Rebellions, a firm making AI chips, raises capital to compete with Nvidia

Rebellions, a firm making AI chips, raises capital to compete with Nvidia

Rebellions Inc., demonstrating increased interest in the hardware that powers artificial intelligence, raised $124 million from investors, including KT Corp., to expedite the creation of a next-generation AI chip.

At a valuation of more than $650 million, the South Korean business closed a Series B funding backed by the cellphone carrier. The finance was provided by Shinhan Venture Investment Co., Singapore’s Pavilion Capital, and KT Cloud Co., the company’s datacenter subsidiary, according to a statement. DGDV of Japan and Koreyla Capital of France joined the deal as new advertisers.

Rebellions is one of numerous up-and-coming companies vying for market share in the area of semiconductors used for AI training and operations. These companies compete with Nvidia Corp., an established leader in the industry, as well as other startups including Toronto’s Tenstorrent Inc. and California-based Groq Inc. Capital from all over the world is pouring into companies developing advanced AI, from the US to China. This surge of activity was sparked by the release of OpenAI’s ChatGPT.

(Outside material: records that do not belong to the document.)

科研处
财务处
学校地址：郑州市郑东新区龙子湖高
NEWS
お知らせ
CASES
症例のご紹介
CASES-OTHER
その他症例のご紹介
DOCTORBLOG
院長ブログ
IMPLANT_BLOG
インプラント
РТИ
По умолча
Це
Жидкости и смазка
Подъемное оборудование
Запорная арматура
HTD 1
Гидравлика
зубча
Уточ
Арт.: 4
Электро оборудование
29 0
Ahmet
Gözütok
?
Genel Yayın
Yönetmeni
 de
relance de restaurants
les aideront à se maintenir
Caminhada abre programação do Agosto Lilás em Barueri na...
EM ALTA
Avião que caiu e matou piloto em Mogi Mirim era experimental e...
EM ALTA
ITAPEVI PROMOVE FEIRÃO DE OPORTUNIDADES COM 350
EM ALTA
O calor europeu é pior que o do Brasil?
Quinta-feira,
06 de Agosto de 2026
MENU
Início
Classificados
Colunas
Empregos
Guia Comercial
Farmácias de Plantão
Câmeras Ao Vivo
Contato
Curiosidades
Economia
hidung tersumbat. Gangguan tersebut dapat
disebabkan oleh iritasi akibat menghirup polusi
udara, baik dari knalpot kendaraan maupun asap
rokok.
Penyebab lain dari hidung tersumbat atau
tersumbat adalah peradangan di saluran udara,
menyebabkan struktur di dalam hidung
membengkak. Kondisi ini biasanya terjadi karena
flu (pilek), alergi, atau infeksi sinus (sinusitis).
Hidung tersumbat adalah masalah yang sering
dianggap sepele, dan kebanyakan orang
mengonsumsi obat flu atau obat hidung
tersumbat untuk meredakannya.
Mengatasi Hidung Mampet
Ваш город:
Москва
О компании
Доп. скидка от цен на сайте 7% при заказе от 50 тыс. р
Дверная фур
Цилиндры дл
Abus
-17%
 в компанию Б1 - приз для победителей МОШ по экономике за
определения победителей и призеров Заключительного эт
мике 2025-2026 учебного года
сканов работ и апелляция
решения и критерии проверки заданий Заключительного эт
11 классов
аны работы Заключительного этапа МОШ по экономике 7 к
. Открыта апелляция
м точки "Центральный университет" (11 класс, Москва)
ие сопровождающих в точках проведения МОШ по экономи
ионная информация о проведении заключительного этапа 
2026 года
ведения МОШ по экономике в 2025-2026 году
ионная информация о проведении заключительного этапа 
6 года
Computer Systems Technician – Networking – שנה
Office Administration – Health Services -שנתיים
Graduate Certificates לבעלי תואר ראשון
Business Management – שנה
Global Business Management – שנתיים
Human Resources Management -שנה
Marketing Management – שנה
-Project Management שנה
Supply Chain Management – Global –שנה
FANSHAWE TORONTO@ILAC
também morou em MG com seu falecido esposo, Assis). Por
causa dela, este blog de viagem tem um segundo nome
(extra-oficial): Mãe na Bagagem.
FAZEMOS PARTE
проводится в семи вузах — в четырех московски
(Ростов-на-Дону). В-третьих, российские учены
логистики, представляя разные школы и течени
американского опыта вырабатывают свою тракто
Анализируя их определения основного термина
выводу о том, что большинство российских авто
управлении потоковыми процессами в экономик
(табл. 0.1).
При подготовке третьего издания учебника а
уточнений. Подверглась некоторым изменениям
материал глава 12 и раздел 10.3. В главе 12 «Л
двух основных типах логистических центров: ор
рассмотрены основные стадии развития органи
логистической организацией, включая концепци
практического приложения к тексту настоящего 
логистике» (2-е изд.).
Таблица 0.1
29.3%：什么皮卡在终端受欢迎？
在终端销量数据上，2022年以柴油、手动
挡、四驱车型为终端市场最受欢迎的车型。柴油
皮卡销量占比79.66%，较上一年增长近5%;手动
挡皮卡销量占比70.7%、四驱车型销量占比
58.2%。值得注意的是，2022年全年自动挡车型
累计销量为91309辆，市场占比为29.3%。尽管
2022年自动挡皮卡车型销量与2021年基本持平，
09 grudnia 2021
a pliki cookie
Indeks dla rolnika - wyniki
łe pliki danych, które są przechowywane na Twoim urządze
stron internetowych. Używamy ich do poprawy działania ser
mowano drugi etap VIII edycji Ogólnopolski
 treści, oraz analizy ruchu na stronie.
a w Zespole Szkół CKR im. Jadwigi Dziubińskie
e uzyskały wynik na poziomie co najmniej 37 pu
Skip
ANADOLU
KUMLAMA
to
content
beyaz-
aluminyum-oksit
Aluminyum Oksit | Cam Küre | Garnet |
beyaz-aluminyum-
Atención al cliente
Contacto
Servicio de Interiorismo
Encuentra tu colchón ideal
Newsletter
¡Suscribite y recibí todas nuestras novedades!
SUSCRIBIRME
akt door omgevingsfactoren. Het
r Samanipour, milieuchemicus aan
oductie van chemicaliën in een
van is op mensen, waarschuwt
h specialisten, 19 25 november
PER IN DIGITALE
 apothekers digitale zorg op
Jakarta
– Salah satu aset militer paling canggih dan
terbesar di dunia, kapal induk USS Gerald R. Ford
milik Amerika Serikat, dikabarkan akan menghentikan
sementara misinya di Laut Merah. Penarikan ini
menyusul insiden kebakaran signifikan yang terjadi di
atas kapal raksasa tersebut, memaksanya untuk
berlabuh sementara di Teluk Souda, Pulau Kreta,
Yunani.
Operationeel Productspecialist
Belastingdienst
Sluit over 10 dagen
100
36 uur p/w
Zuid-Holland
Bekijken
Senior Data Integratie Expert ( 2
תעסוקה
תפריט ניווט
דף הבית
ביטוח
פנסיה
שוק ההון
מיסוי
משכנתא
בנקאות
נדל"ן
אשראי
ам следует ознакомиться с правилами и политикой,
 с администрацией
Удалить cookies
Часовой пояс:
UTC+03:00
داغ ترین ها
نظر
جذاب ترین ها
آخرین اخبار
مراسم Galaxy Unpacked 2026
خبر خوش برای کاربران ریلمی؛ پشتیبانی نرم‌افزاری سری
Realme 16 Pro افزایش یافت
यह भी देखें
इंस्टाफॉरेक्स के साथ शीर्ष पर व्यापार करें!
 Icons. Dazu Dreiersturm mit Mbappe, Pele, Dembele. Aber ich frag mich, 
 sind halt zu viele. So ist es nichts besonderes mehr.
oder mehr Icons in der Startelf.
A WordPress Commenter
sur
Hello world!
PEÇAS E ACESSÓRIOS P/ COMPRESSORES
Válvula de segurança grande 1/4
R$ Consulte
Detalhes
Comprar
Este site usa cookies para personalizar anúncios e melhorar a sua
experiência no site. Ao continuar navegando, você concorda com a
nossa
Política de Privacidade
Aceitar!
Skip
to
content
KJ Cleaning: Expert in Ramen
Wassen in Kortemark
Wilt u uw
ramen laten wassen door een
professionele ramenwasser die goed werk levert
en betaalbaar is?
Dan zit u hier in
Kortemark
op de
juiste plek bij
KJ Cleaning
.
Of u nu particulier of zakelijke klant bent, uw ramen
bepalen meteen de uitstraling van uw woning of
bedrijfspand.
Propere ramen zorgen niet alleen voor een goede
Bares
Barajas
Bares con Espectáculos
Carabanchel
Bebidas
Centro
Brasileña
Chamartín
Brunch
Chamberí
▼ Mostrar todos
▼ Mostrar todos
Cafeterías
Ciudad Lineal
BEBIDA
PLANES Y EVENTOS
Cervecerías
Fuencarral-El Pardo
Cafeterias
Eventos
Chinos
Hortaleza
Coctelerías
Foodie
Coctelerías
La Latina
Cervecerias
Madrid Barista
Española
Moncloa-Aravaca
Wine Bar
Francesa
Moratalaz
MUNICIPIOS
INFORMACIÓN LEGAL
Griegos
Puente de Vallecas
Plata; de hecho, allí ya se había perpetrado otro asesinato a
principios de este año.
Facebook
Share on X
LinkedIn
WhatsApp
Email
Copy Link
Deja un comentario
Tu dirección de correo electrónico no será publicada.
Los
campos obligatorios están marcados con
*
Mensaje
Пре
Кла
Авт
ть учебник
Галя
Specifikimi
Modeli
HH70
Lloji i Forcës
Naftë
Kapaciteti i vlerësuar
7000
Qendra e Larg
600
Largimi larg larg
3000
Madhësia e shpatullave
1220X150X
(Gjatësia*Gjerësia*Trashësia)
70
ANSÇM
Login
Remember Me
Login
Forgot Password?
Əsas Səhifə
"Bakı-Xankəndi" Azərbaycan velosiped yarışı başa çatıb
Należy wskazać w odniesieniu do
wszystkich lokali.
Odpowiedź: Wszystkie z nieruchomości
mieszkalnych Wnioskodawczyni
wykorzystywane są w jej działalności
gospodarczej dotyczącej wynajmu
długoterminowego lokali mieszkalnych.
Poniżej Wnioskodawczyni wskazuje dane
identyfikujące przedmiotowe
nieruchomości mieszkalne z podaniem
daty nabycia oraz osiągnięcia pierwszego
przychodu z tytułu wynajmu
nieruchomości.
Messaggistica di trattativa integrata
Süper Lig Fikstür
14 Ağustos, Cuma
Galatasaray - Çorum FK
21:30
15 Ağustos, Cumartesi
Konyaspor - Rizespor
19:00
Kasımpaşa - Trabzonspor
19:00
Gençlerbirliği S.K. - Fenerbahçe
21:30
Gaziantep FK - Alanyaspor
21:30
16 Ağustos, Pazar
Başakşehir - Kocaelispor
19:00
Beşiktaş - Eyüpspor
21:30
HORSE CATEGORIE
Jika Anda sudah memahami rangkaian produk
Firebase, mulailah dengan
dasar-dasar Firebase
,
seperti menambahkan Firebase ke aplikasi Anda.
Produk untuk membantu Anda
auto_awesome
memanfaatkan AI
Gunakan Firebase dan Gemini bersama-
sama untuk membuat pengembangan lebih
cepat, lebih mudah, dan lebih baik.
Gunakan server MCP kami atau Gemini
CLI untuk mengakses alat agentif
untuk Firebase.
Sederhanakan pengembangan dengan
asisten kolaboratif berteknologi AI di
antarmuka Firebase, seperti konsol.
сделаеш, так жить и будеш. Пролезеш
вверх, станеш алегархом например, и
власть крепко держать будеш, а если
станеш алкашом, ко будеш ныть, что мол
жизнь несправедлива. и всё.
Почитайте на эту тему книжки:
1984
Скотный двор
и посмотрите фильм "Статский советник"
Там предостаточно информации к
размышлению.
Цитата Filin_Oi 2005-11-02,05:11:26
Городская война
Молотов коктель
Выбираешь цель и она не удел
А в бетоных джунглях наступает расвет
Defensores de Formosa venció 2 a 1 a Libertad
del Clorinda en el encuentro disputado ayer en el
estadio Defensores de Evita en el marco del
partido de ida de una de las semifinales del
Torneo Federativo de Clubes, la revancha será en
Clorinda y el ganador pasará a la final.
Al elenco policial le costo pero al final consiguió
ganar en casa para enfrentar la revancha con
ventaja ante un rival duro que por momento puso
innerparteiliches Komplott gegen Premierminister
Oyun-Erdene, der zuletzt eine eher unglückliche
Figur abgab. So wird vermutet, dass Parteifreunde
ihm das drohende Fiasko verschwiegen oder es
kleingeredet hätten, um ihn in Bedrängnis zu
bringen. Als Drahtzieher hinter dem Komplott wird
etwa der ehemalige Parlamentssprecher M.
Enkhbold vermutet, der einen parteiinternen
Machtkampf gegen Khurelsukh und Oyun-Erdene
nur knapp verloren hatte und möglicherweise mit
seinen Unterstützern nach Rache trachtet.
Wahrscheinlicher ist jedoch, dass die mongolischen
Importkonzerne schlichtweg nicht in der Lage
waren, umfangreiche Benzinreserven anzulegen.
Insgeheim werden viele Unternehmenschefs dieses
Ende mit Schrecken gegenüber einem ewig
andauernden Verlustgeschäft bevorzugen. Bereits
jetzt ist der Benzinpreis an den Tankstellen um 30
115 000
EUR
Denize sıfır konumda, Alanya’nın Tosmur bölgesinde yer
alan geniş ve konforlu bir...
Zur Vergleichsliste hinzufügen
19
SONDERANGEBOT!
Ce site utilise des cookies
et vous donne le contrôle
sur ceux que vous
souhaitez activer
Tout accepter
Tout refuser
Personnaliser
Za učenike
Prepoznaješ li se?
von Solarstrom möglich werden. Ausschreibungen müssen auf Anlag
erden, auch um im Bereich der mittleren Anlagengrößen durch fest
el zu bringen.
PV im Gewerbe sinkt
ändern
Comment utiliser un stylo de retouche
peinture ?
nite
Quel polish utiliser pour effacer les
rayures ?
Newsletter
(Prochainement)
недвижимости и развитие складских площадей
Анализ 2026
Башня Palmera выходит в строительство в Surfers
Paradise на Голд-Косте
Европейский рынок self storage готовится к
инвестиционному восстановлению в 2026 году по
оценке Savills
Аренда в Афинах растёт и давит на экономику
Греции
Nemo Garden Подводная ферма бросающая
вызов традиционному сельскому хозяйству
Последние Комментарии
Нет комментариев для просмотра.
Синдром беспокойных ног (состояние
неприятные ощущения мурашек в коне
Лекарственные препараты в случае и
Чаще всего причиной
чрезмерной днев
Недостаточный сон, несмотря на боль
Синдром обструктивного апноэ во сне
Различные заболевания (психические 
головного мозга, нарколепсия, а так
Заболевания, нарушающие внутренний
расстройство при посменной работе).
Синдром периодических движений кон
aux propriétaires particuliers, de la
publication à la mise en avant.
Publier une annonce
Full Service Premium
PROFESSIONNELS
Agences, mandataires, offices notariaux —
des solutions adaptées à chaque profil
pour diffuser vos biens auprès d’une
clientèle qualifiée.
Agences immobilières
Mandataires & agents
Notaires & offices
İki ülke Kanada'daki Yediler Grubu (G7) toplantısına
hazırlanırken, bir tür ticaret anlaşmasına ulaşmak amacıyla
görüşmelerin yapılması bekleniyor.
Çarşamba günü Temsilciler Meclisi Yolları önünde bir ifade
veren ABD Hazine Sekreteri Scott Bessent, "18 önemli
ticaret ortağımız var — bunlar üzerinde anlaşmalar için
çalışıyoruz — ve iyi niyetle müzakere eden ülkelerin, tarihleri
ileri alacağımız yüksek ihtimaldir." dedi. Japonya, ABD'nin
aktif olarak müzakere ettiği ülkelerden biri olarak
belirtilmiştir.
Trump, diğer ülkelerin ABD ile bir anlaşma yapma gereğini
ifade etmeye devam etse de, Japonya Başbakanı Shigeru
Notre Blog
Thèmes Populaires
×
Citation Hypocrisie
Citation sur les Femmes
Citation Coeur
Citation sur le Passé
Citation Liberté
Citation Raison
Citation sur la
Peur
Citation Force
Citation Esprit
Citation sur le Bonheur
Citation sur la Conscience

With the additional funding, the Korean business intends to hire more people and work with Samsung Electronics Co. to develop “Rebel,” a next-generation AI processor meant to run massive language models. About 826 billion won ($618 million) have been set aside by South Korea to support domestic AI chip makers until 2030 in an effort to expand outside the memory semiconductor market now dominated by Samsung and SK Hynix Inc.

Big language model training is still done by Nvidia workhorses, but Rebellions and its rivals create hardware that concentrates on niche tasks like machine vision and chatbots. Its domestic rival is FuriosaAI, which is supported by the government-run Korea Development Bank and search leader Naver Corp. SK Telecom Co. and SK Hynix support Sapeon Inc., another rival from Korea.

The internet giant Kakao and the Korea Development Bank are two of Rebellions’ current investors. Having been founded in 2020, it is now utilizing Samsung’s 4-nanometer technology to manufacture its chips.